Incidentally, that card is too weak for gaming at high resolutions.
As I said, is this for gaming? The GPU is weak.
Yes, but this is the PC I built for myself:
Excellent gaming performance in 7
The only thing you could change is the CPU to a 965 - I went dual-core just for gaming as quad is just starting. Also, get an 80% efficient PSU. You will not regret it. The price for it was just right.
Come to terms with your socket choice first.
I have not looked at the Intel roadmap in several months.
The last I looked, the roadmap for 1366 was unclear over the longer term. I think there will be a 6 core processor (Gulftown) in the next few months, but beyond that it wasn't clear recentlly.

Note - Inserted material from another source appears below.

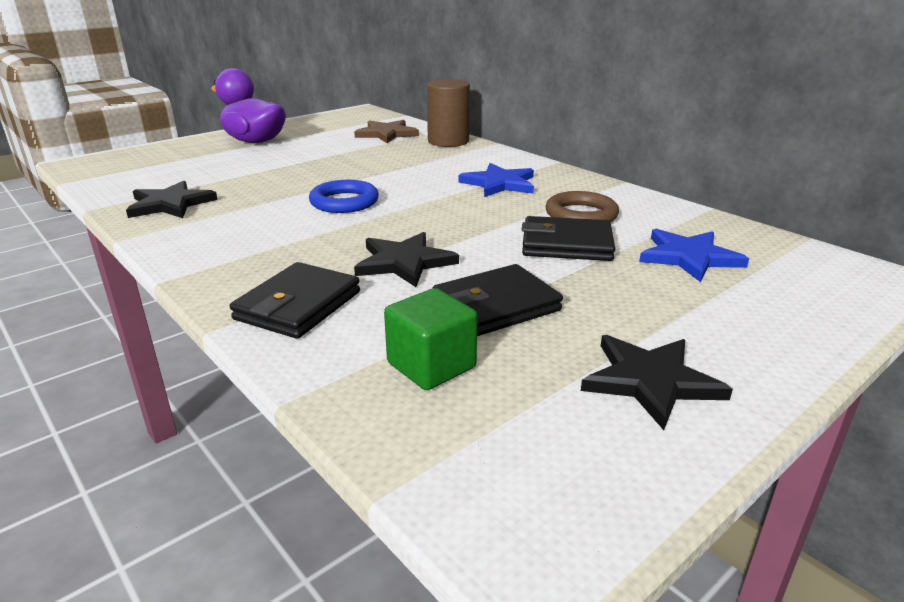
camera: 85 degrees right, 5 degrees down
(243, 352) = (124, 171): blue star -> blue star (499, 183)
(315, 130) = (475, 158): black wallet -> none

The roadmap may have been updated??
There is certainly no issue with 1366 being high performance as it stands now, but if you are the type to upgrade processors, you might be faced with a motherboard upgrade when you do change processors---depending on what Intel has up its sleeve for that socket.
The 1156 roadmap is clearer and not lacking in power either.
Pick your poison.
Nice:)
The PSU is 80% efficent:)
I had a look at the 3dmarks site on the bench test's the 4890 usally scores about 3000 more than the 5750, i could go for the 1GB 4870 GDDR5,theres only a deficit of 1400 in the scores and costs about €10 more than the 5750:)

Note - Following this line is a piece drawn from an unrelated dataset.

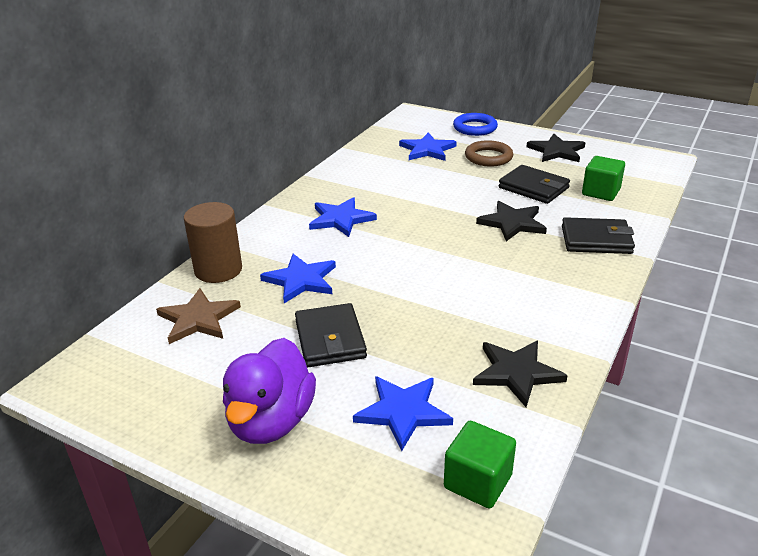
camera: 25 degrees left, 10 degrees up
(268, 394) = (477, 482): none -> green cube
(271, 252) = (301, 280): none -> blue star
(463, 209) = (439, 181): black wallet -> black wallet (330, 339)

I wouldnt be one for changing proccessor no,so that wouldnt be a problem:)
Then you are pretty much set, assuming you want Intel and the 1366 socket.
SSDs give a very obvious bang, the shortcoming being price per GB.
You might want to run with the stock cooler and fans in the beginning. After you familiarize yourself with the the PC, you can consider overclocking and experiment with it while monitoring temps.
If temps go beyond your comfort zone, replace heatsink. If they don't, continue at stock.